CS194-26 Project 1: Colorizing the Prokudin-Gorskii photo collection

Overview

This project requires us to combine 3 channels of red, green, and blue images with some displacements to produce one colored image that's consistent. It provides some low resolution pictures that can be exhaustively computed, but also some high resolution images that require smarter algorithms to compute.

Approach

The image is first divided into equal parts as the 3 color channels. Then I implemented the basic approach. In the basic approach I exhaustively search for the best offsets that produce the lowest l2 norm bewtween 2 images within a window of [-15,15]. In my approach, I decided to red as my base, and aligned both blue and green to the red channel, and then stacked the three channels together. This works well for the lower resolution jpg images, but take way too long for the bigger tiff images. Thus, I needed to use the pyramid algorithm.

The pyramic algorithm consists of rescaling the images to lower resolution, aligning them, and recursively going up to finer granularity while updating the estimates. I implemented the levels of the pyramic according to the size of the image, rescaling them down to lower than size of (700,700), which a reasonable size for exhaustive search, through scaling by a factor of 2 at each level. Then, I use the relative scaling at the level as the window size, so that at higher levels, the window size is smaller, making it more efficient. In theory, higher levels don't require big window sizes as the lower levels provide bigger offsets. Through general testing,, it turned out that using red as the base channel works the best.

For the l2 norm scoring, I did not include the rolled parts in my calculations, but only the middle part to give more accurate scoring.
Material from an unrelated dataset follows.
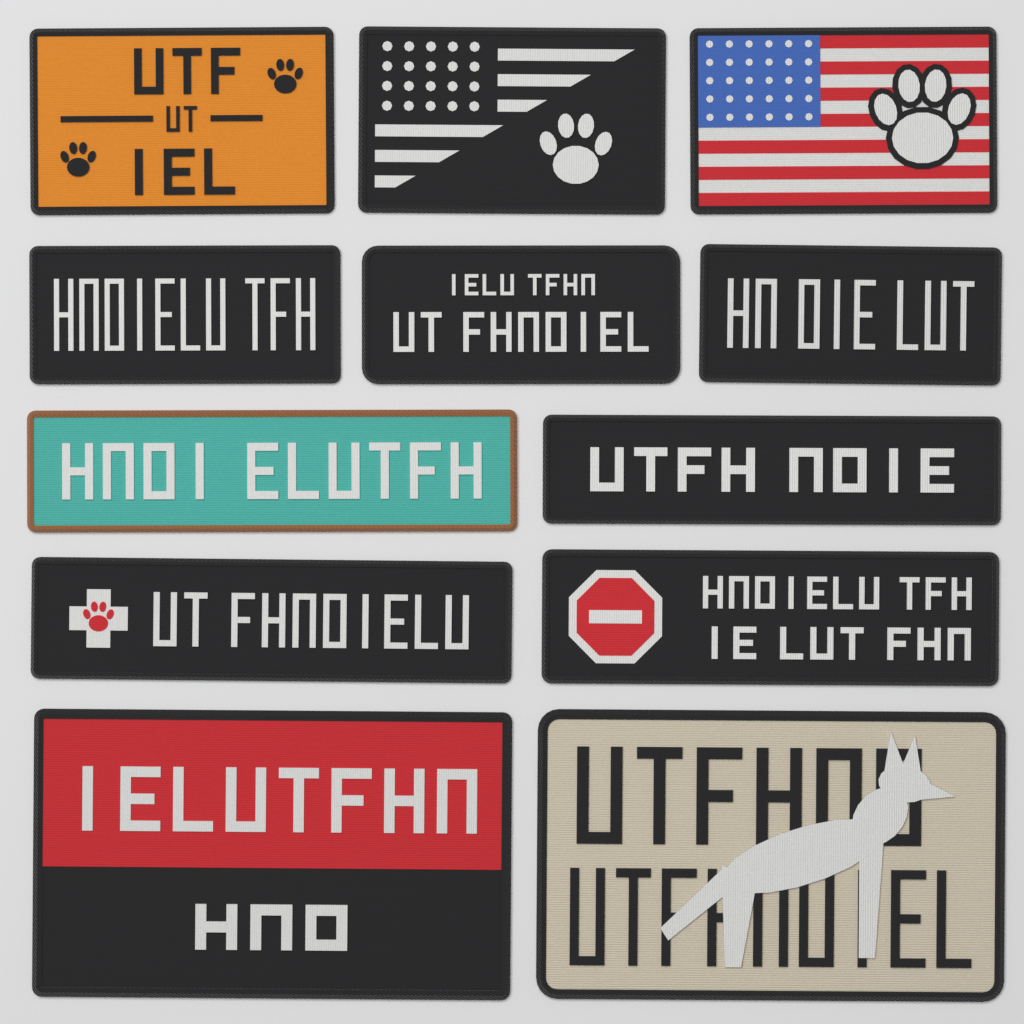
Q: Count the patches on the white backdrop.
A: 12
Since the l2 norm use images of different sizes, which would biasedly encourage more rolling, I decided to use the average l2 norm by dividing by the number of pixels in the picture.

I also cropped out 5% from each edge for each image due to the general trend of having weird edges that resulted from rolling.

Image Results

Naive Exhaustive Search:


Monastery
Green channel image displacement: x: -6 y: -1
Blue channel image displacement: x: -8 y: -1

Cathedral
Green channel image displacement: x: -7 y: 0
Blue channel image displacement: x: -8 y: 1

Tobolsk
Green channel image displacement: x: -4 y: -1
Blue channel image displacement: x: -7 y: -3

Pyramid Search:


Church
Green channel image displacement: x: -34 y: 4
Blue channel image displacement: x: -54 y: 5

Emir
Green channel image displacement: x: -85 y: -10
Blue channel image displacement: x: -85 y: -19
This image is processed really badly because the three channels have different brightness, and thus the L2 norm cannot handle it well.

Harvestors
Green channel image displacement: x: -66 y: 2
Blue channel image displacement: x: -85 y: -2

Icon
Green channel image displacement: x: -48 y: -5
Blue channel image displacement: x: -85 y: -22

Lady
Green channel image displacement: x: -57 y: 9
Blue channel image displacement: x: -85 y: 17

Melons
Green channel image displacement: x: -85 y: 0
Blue channel image displacement: x: -85 y: 6

Onion_church
Green channel image displacement: x: -57 y: -10
Blue channel image displacement: x: -85 y: -1

Self_portrait
Green channel image displacement: x: -85 y: 1
Blue channel image displacement: x: -85 y: 5
This image is not processed well largely might because there're too many items in the image and without proper edge detection algorithms the image is hard to process.

Three_generations
Green channel image displacement: x: -58 y: 0
Blue channel image displacement: x: -85 y: -5

Train
Green channel image displacement: x: -49 y: -3
Blue channel image displacement: x: -85 y: -6

Workshop
Green channel image displacement: x: -49 y: 11
Blue channel image displacement: x: -70 y: 15

Custom Examples from the Prokudin-Gorskii collection


Water
Green channel image displacement: x: 1 y: 0
Blue channel image displacement: x: -1 y: 1

Sun
Green channel image displacement: x: -85 y: 12
Blue channel image displacement: x: -85 y: 22

Field
Green channel image displacement: x: -49 y: 12
Blue channel image displacement: x: -85 y: 2